The Reverend Daniel Lee Crockett of St. Mark's Episcopal Church in Jonesboro says that the decision to confirm Robinson as bishop co-adjutor for the Diocese of New Hampshire, court result in a schism in his denomination.
Unofficially, according to Crockett, his denomination doesn't define people by their sexuality. Officially, however, a resolution passed by the church a few years ago allows for relationships outside traditional marriage, but does not specifically endorse the homosexual lifestyle.
"It specifically states that there are certain monogamous relationships outside the bonds of marriage that the Church will consider holy," said Crockett.
The resolution was reached as a compromise between conservatives and liberal members of the Episcopal Church. Those same two groups are now butting heads over the election of Robinson, who has been openly gay for 17 years.

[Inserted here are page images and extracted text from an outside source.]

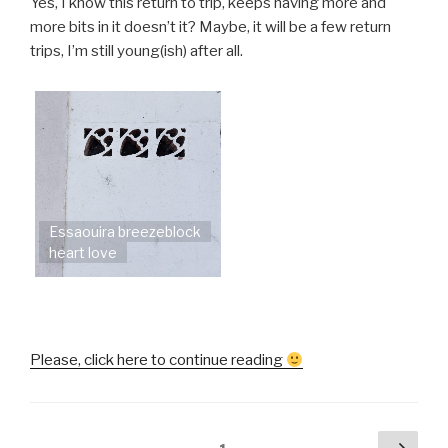
Yes, I know this return to trip, keeps having more and
more bits in it doesn’t it? Maybe, it will be a few return
trips, I’m still young(ish) after all.
Essaouira breezeblock
heart love
“Helen
Please, click here to continue reading
goes
to
Morocco
Posts
Next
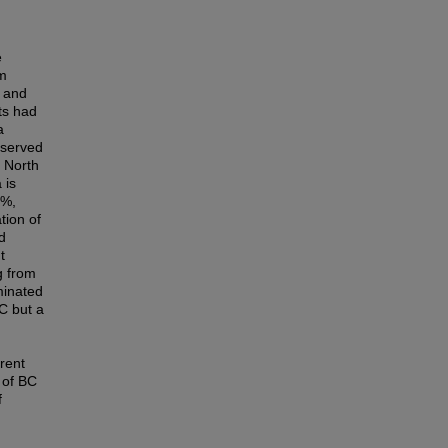
e
om
, and
ts had
a
eserved
e North
 is
5%,
tion of
d
t
g from
minated
OC but a
rent
 of BC
f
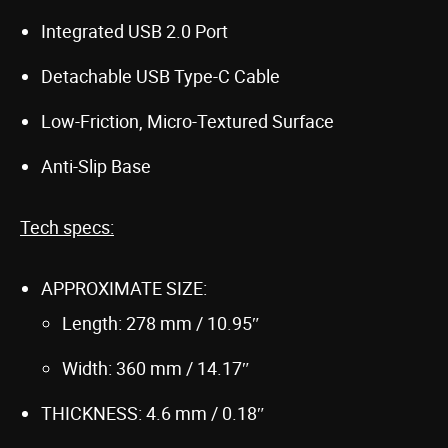
Integrated USB 2.0 Port
Detachable USB Type-C Cable
Low-Friction, Micro-Textured Surface
Anti-Slip Base
Tech specs:
APPROXIMATE SIZE:
Length: 278 mm / 10.95″
Width: 360 mm / 14.17″
THICKNESS: 4.6 mm / 0.18″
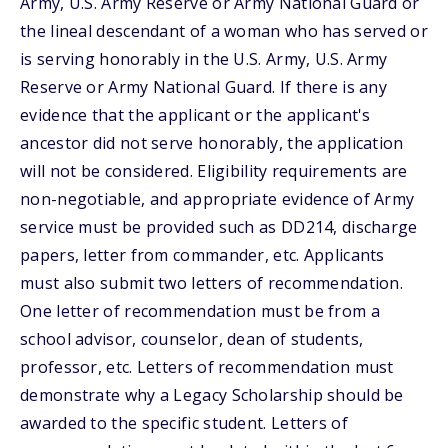
Army, U.S. Army Reserve or Army National Guard or
the lineal descendant of a woman who has served or
is serving honorably in the U.S. Army, U.S. Army
Reserve or Army National Guard. If there is any
evidence that the applicant or the applicant's
ancestor did not serve honorably, the application
will not be considered. Eligibility requirements are
non-negotiable, and appropriate evidence of Army
service must be provided such as DD214, discharge
papers, letter from commander, etc. Applicants
must also submit two letters of recommendation.
One letter of recommendation must be from a
school advisor, counselor, dean of students,
professor, etc. Letters of recommendation must
demonstrate why a Legacy Scholarship should be
awarded to the specific student. Letters of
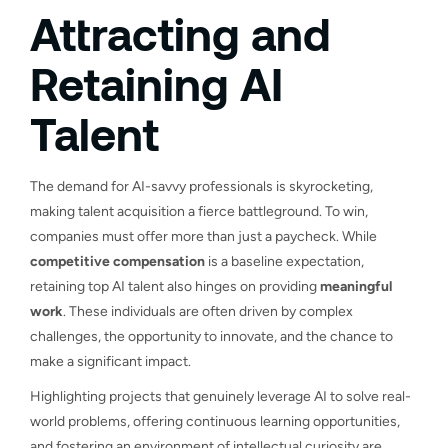
Attracting and
Retaining AI
Talent
The demand for AI-savvy professionals is skyrocketing,
making talent acquisition a fierce battleground. To win,
companies must offer more than just a paycheck. While
competitive compensation
is a baseline expectation,
retaining top AI talent also hinges on providing
meaningful
work
. These individuals are often driven by complex
challenges, the opportunity to innovate, and the chance to
make a significant impact.
Highlighting projects that genuinely leverage AI to solve real-
world problems, offering continuous learning opportunities,
and fostering an environment of intellectual curiosity are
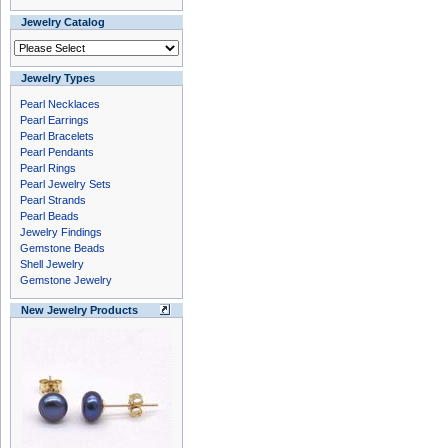
Jewelry Catalog
Jewelry Types
Pearl Necklaces
Pearl Earrings
Pearl Bracelets
Pearl Pendants
Pearl Rings
Pearl Jewelry Sets
Pearl Strands
Pearl Beads
Jewelry Findings
Gemstone Beads
Shell Jewelry
Gemstone Jewelry
New Jewelry Products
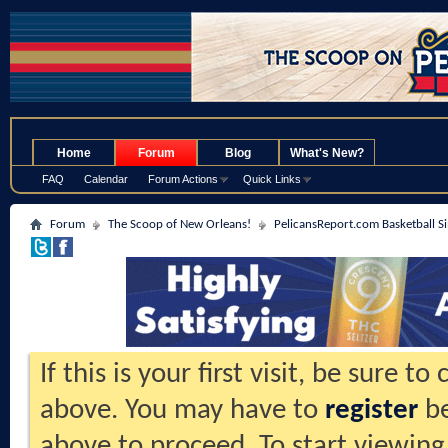
.
Home
Forum
Blog
What's New?
FAQ
Calendar
Forum Actions
Quick Links
Forum
The Scoop of New Orleans!
PelicansReport.com Basketball S
If this is your first visit, be sure t
above. You may have to
register
be
above to proceed. To start viewing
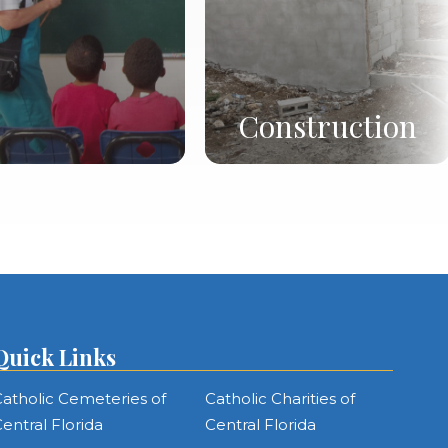
Construction
Quick Links
atholic Cemeteries of
Catholic Charities of
entral Florida
Central Florida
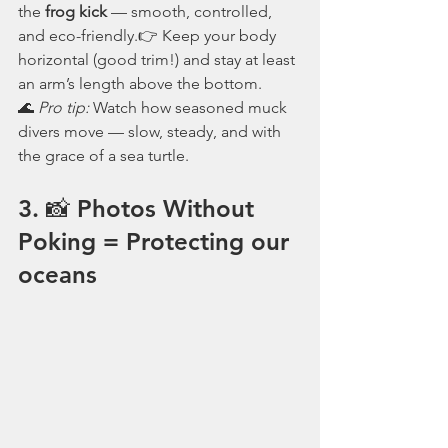
the 
frog kick
 — smooth, controlled, 
and eco-friendly.👉 Keep your body 
horizontal (good trim!) and stay at least 
an arm’s length above the bottom.
🌊 
Pro tip:
 Watch how seasoned muck 
divers move — slow, steady, and with 
the grace of a sea turtle.
3. 📸 Photos Without 
Poking = Protecting our 
oceans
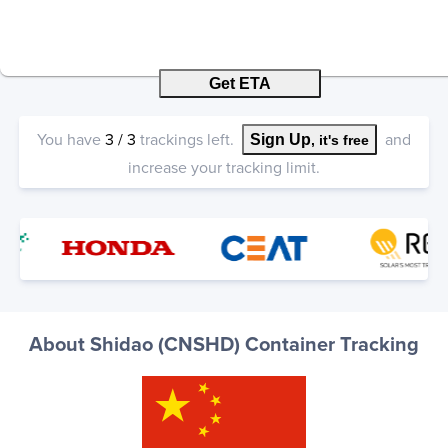
Get ETA
You have
3
/
3
trackings left.
and
Sign Up
, it's free
increase your tracking limit.
About Shidao (CNSHD) Container Tracking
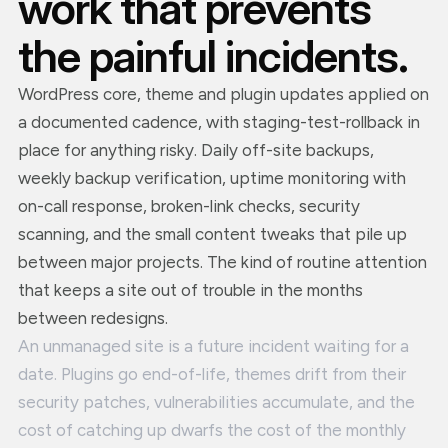
work that prevents
the painful incidents.
WordPress core, theme and plugin updates applied on
a documented cadence, with staging-test-rollback in
place for anything risky. Daily off-site backups,
weekly backup verification, uptime monitoring with
on-call response, broken-link checks, security
scanning, and the small content tweaks that pile up
between major projects. The kind of routine attention
that keeps a site out of trouble in the months
between redesigns.
An unmanaged site is a future incident waiting for a
date. Plugins go end-of-life, themes drift from their
security patches, vulnerabilities accumulate, and the
cost of catching up dwarfs the cost of the monthly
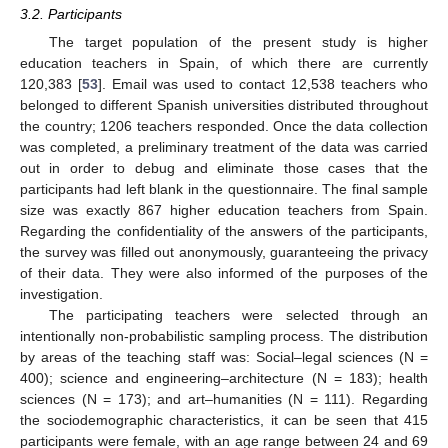
3.2. Participants
The target population of the present study is higher
education teachers in Spain, of which there are currently
120,383 [
53
]. Email was used to contact 12,538 teachers who
belonged to different Spanish universities distributed throughout
the country; 1206 teachers responded. Once the data collection
was completed, a preliminary treatment of the data was carried
out in order to debug and eliminate those cases that the
participants had left blank in the questionnaire. The final sample
size was exactly 867 higher education teachers from Spain.
Regarding the confidentiality of the answers of the participants,
the survey was filled out anonymously, guaranteeing the privacy
of their data. They were also informed of the purposes of the
investigation.
The participating teachers were selected through an
intentionally non-probabilistic sampling process. The distribution
by areas of the teaching staff was: Social–legal sciences (N =
400); science and engineering–architecture (N = 183); health
sciences (N = 173); and art–humanities (N = 111). Regarding
the sociodemographic characteristics, it can be seen that 415
participants were female, with an age range between 24 and 69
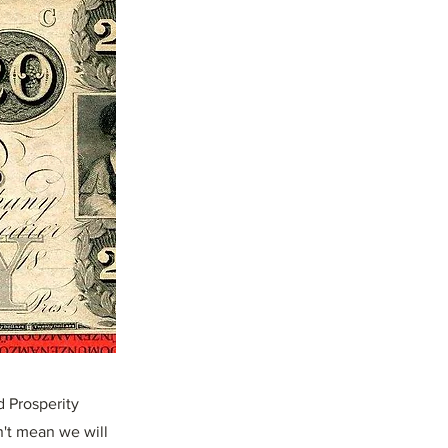
d Prosperity
n't mean we will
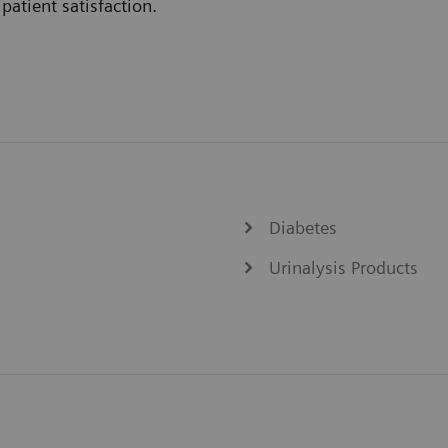
patient satisfaction.
Diabetes
Urinalysis Products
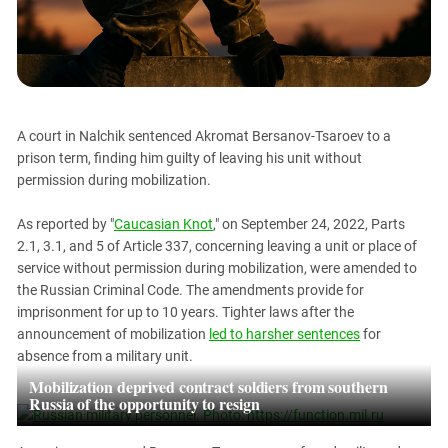
PERSECUTION OF ACTIVISTS
Georgia
KADYROV VS WILDBERRIES
Ingushetia
Kabardino-Balkaria
Kalmykia
A court in Nalchik sentenced Akromat Bersanov-Tsaroev to a
Karachay-Cherkessia
prison term, finding him guilty of leaving his unit without
Krasnodar Territory
permission during mobilization.
Nagorno-Karabakh
As reported by "
Caucasian Knot
," on September 24, 2022, Parts
North Caucasus
2.1, 3.1, and 5 of Article 337, concerning leaving a unit or place of
North Ossetia-Alania
service without permission during mobilization, were amended to
the Russian Criminal Code. The amendments provide for
North-Caucasian Federal District
imprisonment for up to 10 years. Tighter laws after the
Rostov Region
announcement of mobilization
led to harsher sentences
for
absence from a military unit.
Russia
Mobilization deprived contract soldiers from southern
South Caucasus
Russia of the opportunity to resign
South Federal District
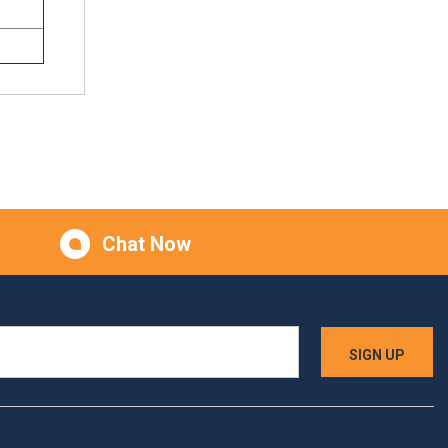
Chat Now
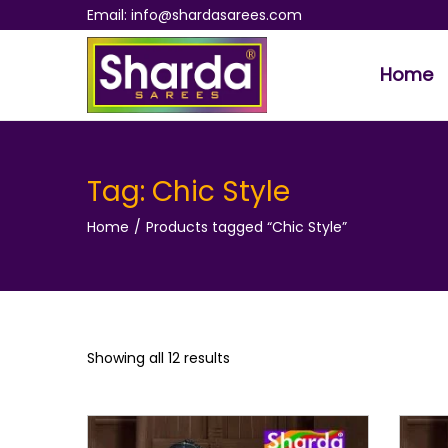
Email: info@shardasarees.com
Home
S
S
k
k
i
i
p
p
Tag:
Chic Style
t
t
Home
/
Products tagged “Chic Style”
o
o
n
c
a
o
v
n
i
t
Showing all 12 results
g
e
a
n
t
t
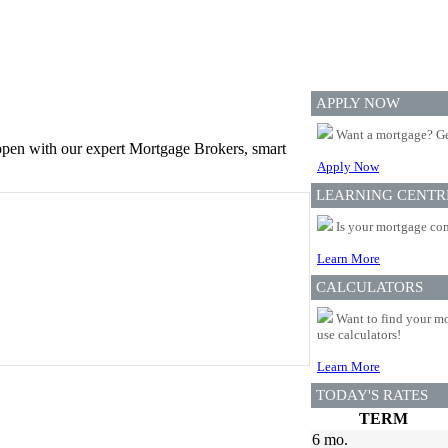
APPLY NOW
Want a mortgage? Ge
appen with our expert Mortgage Brokers, smart
Apply Now
LEARNING CENTR
Is your mortgage com
Learn More
CALCULATORS
Want to find your mo
use calculators!
Learn More
TODAY'S RATES
TERM
6 mo.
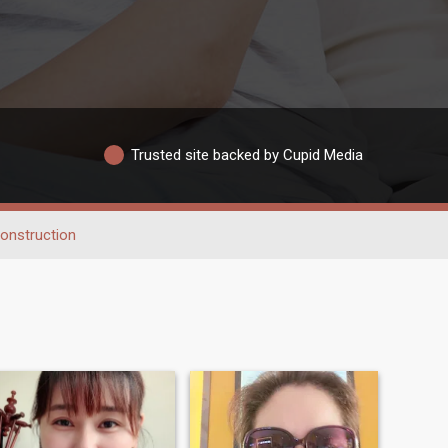
Trusted site backed by Cupid Media
onstruction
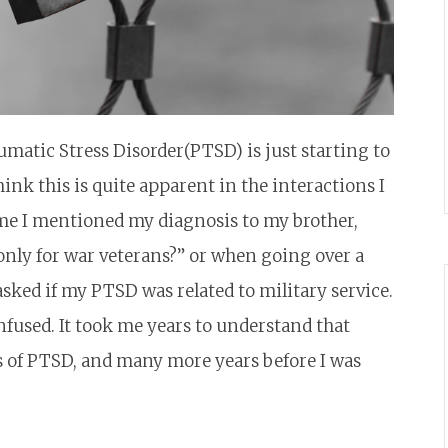
umatic Stress Disorder(PTSD) is just starting to
nk this is quite apparent in the interactions I
ime I mentioned my diagnosis to my brother,
only for war veterans?” or when going over a
ked if my PTSD was related to military service.
fused. It took me years to understand that
of PTSD, and many more years before I was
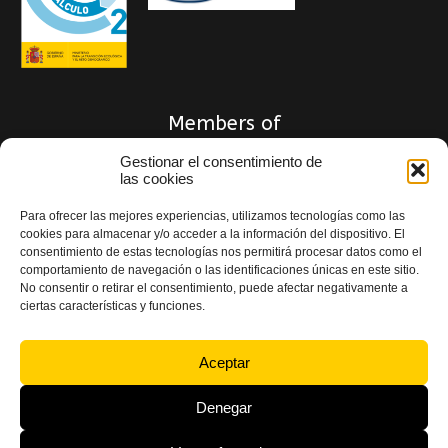
Members of
Gestionar el consentimiento de
las cookies
Para ofrecer las mejores experiencias, utilizamos tecnologías como las
cookies para almacenar y/o acceder a la información del dispositivo. El
consentimiento de estas tecnologías nos permitirá procesar datos como el
comportamiento de navegación o las identificaciones únicas en este sitio.
No consentir o retirar el consentimiento, puede afectar negativamente a
ciertas características y funciones.
Aceptar
Privacy Policy
|
Quality and Legal Notice Policy
|
Cookie Policy
|
Accessibility
Statement
Denegar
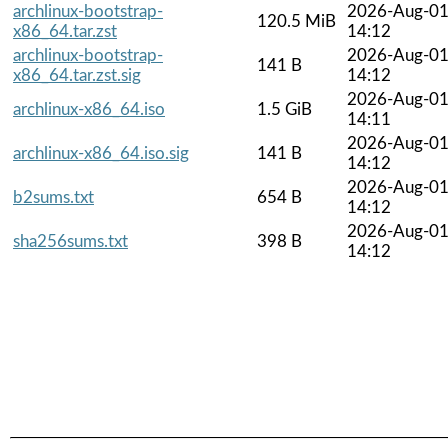
archlinux-bootstrap-
2026-Aug-0
120.5 MiB
x86_64.tar.zst
14:12
archlinux-bootstrap-
2026-Aug-0
141 B
x86_64.tar.zst.sig
14:12
2026-Aug-0
archlinux-x86_64.iso
1.5 GiB
14:11
2026-Aug-0
archlinux-x86_64.iso.sig
141 B
14:12
2026-Aug-0
b2sums.txt
654 B
14:12
2026-Aug-0
sha256sums.txt
398 B
14:12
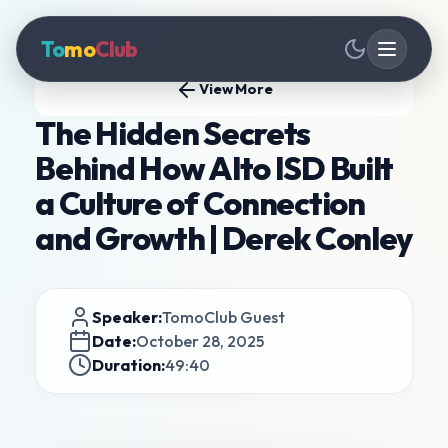
To
mo
Club
View More
The Hidden Secrets
Behind How Alto ISD Built
a Culture of Connection
and Growth | Derek Conley
Speaker:
TomoClub Guest
Date:
October 28, 2025
Duration:
49:40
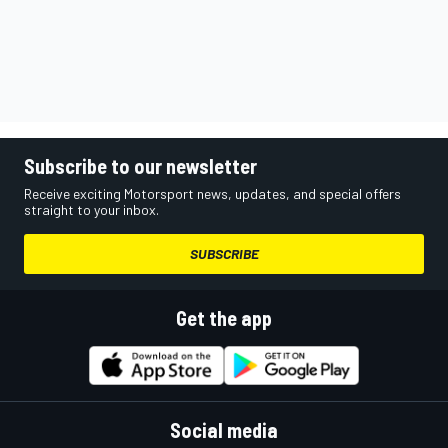
Subscribe to our newsletter
Receive exciting Motorsport news, updates, and special offers
straight to your inbox.
SUBSCRIBE
Get the app
Social media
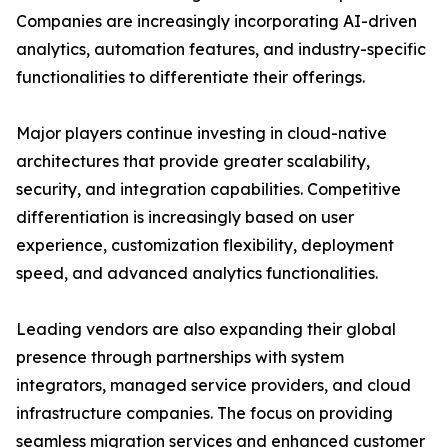
Companies are increasingly incorporating AI-driven
analytics, automation features, and industry-specific
functionalities to differentiate their offerings.
Major players continue investing in cloud-native
architectures that provide greater scalability,
security, and integration capabilities. Competitive
differentiation is increasingly based on user
experience, customization flexibility, deployment
speed, and advanced analytics functionalities.
Leading vendors are also expanding their global
presence through partnerships with system
integrators, managed service providers, and cloud
infrastructure companies. The focus on providing
seamless migration services and enhanced customer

"Long-term, if there's not some sort of reconciliation, there possibly could be a new province formed within the United States," said Crockett. "Perhaps, not specifically geographic, that could accommodate churches or Christians that feel they are more traditionalists."
The issue of homosexuality is interpreted differently in other Christian denominations. According to Fr. Mark Wood of Blessed Sacrament Church in Jonesboro, Catholicism teaches that having homosexual feelings, tendencies or desires is not a sin in itself, but that it is clear in scripture that any sexual activity outside of marriage is a sin, whether homosexual or heterosexual.
"An openly homosexual man would not be ordained as a priest or deacon," said Wood.
At the Southwest Church of Christ in Jonesboro, they believe homosexuality is contrary to God's will as mentioned in the bible.
"We really should reach out to the homosexual community and offer them a message of hope that things can be different than they are," said minister Jimmy Adcox. "But to lower that standard in the name of political correctness or cultural tolerance, and then to do that in the name of Christianity I think is really unfortunate."